:: Work instructions ::
Copy the part of the Pick Six text below that starts with the words "The following six" and stops after the words "of my life.", keeping every word and mark unchanged.

:: Excerpted text ::
::::
The above quote from Rohn tugs at the core, the very essence of the Pick Six, and I believe the aforementioned words of brilliance are as true as the laws of physics themselves. IF we aspire to greatness we must first make ourselves great. IF we truly desire success we must immerse ourselves in daily habits that will breed success. IF we want to engage fully in the lives of others and help people to the absolute best of our potential...we must first see to it that WE are working to be absolute best we can be.

The following six daily habits aid in my personal development. They allow me to perform at the highest possible level at Liberty, at home, and in my social life. Through them I learn and practice self-discipline, personal growth, time management, and high performance in all areas of life. I have always been mesmerized by the possibility of human potential, and I believe these six daily habits bring me closer to realizing my greatest potential in all areas of my life.

Why six you might ask? Why not three, or twenty? I started my daily habits with a Big Five list and have since moved to my Pick Six. Six is small enough that I can devote the time and focus each item deserves, while large enough that I cover a wide range of personal growth areas and achieve balance in said growth. Three would be too small, too narrow of a focus, and if I am being honest with myself, I certainly would not have the time or energy to devote to twenty items while still maintaining a high level of productivity at Liberty. 



1. Read 

Business, leadership, management, swimming, health, fitness, diet, exercise science, strength training, politics, social science, Religion, productivity, time management, sport in general, biographies, history, neuroscience, psychology, self-improvement, and a select few fiction authors make up the majority of my personal library. I have a wide range of interests, and I am likely one of the few Christians on earth who can claim C.S. Lewis, Richard Dawkins, Nicholas Wade, and Charles Spurgeon as part of their collection. Wisdom...knowledge...ideas...fascinating breakthrough science concepts and ancient musings...I am not sure I would survive if I had to limit my book collection to one genre, to one niche!
::::
:: Source material ::
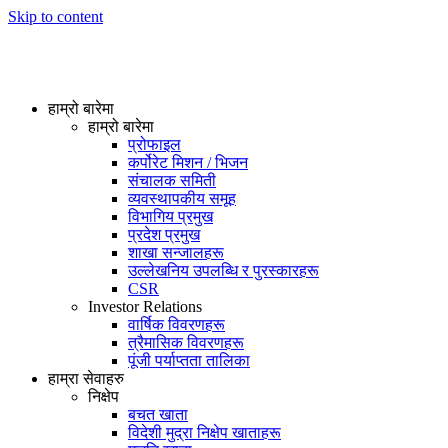
Skip to content
हाम्रो बारेमा
हाम्रो बारेमा
प्रोफाइल
कर्पोरेट मिशन / भिजन
संचालक समिती
व्यवस्थापकीय समूह
विभागिय प्रमुख
प्रदेश प्रमुख
शाखा सन्जालहरू
उल्लेखनिय उपलब्धि र पुरस्कारहरू
CSR
Investor Relations
वार्षिक विवरणहरू
त्रैमासिक विवरणहरू
पूंजी पर्याप्तता तालिका
हाम्रा सेवाहरु
निक्षेप
बचत खाता
विदेशी मुद्रा निक्षेप खाताहरू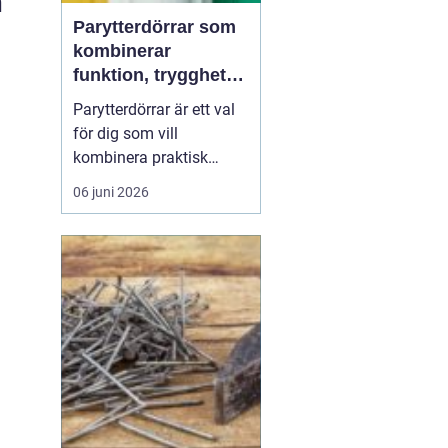
m
Parytterdörrar som
kombinerar
funktion, trygghet
och stil
Parytterdörrar är ett val
för dig som vill
kombinera praktisk
vardagsfunktion med en
06 juni 2026
välkomnande känsla
och en tydlig stilmarkör
för huset. Parytterdörrar
ger en generös öppning,
släpper in mycket ljus
och förstärker husets
karaktär samtidigt som
de ...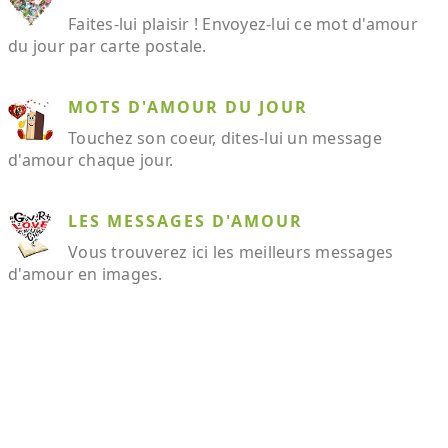
Faites-lui plaisir ! Envoyez-lui ce mot d'amour
du jour par carte postale.
MOTS D'AMOUR DU JOUR
Touchez son coeur, dites-lui un message
d'amour chaque jour.
LES MESSAGES D'AMOUR
Vous trouverez ici les meilleurs messages
d'amour en images.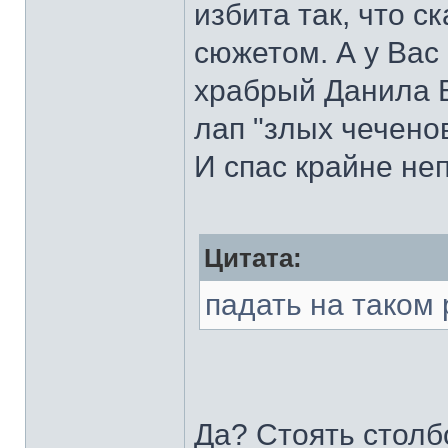
избита так, что с
сюжетом. А у Вас 
храбрый Данила Б
лап "злых чечено
И спас крайне не
Цитата:
падать на таком 
Да? Стоять столб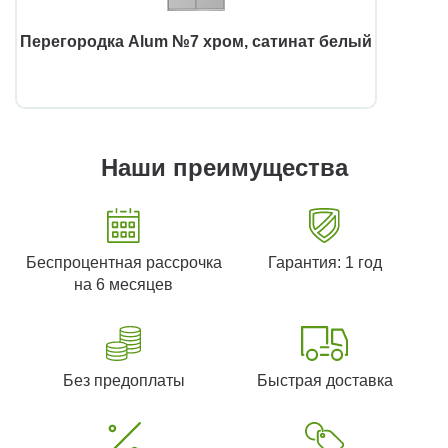
Перегородка Alum №7 хром, сатинат белый
Наши преимущества
Беспроцентная рассрочка
Гарантия: 1 год
на 6 месяцев
Без предоплаты
Быстрая доставка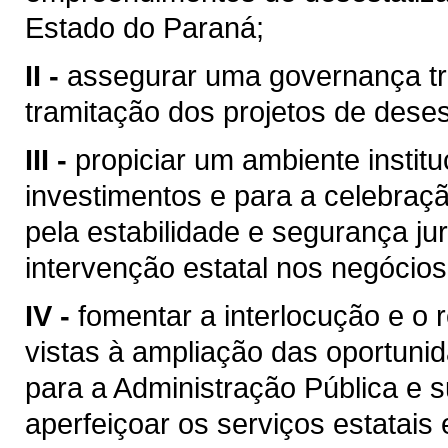
Estado do Paraná;
II -
assegurar uma governança tra
tramitação dos projetos de deses
III -
propiciar um ambiente institu
investimentos e para a celebraçã
pela estabilidade e segurança jur
intervenção estatal nos negócios
IV -
fomentar a interlocução e o 
vistas à ampliação das oportuni
para a Administração Pública e 
aperfeiçoar os serviços estatais 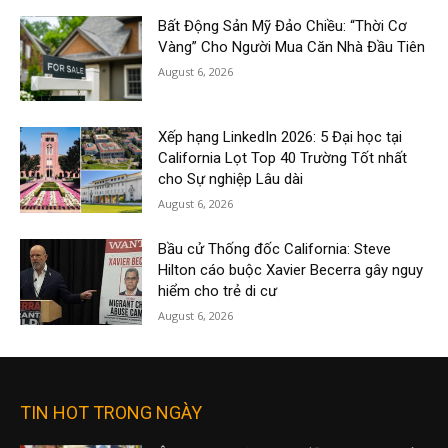
Bất Động Sản Mỹ Đảo Chiều: “Thời Cơ
Vàng” Cho Người Mua Căn Nhà Đầu Tiên
August 6, 2026
Xếp hạng LinkedIn 2026: 5 Đại học tại
California Lọt Top 40 Trường Tốt nhất
cho Sự nghiệp Lâu dài
August 6, 2026
Bầu cử Thống đốc California: Steve
Hilton cáo buộc Xavier Becerra gây nguy
hiểm cho trẻ di cư
August 6, 2026
TIN HOT TRONG NGÀY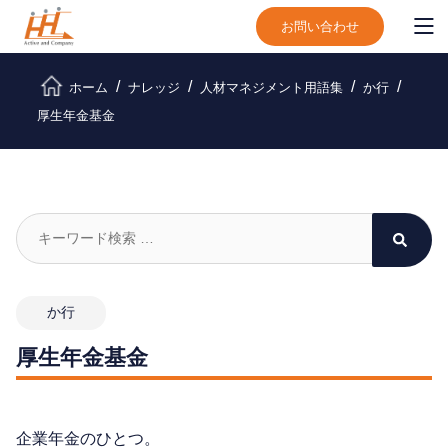
お問い合わせ
ホーム
ナレッジ
人材マネジメント用語集
か行
厚生年金基金
か行
厚生年金基金
企業年金のひとつ。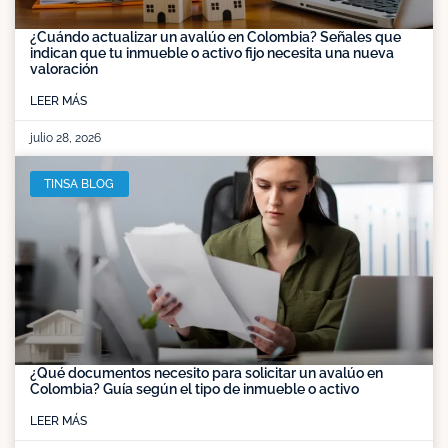
¿Cuándo actualizar un avalúo en Colombia? Señales que
indican que tu inmueble o activo fijo necesita una nueva
valoración
LEER MÁS
julio 28, 2026
TINSA BLOG
¿Qué documentos necesito para solicitar un avalúo en
Colombia? Guía según el tipo de inmueble o activo
LEER MÁS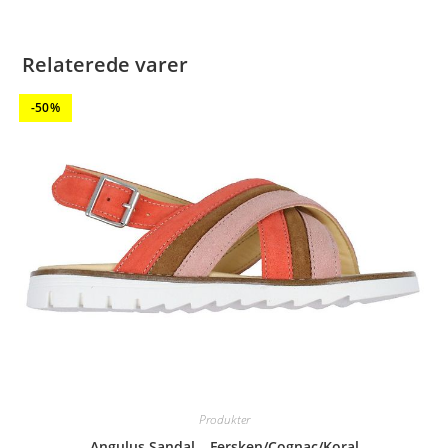
Relaterede varer
-50%
Produkter
Angulus Sandal – Fersken/Cognac/Koral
::::
:: Result for this exercise ::
The following six daily habits aid in my personal development. They allow me to perform at the highest possible level at Liberty, at home, and in my social life. Through them I learn and practice self-discipline, personal growth, time management, and high performance in all areas of life. I have always been mesmerized by the possibility of human potential, and I believe these six daily habits bring me closer to realizing my greatest potential in all areas of my life.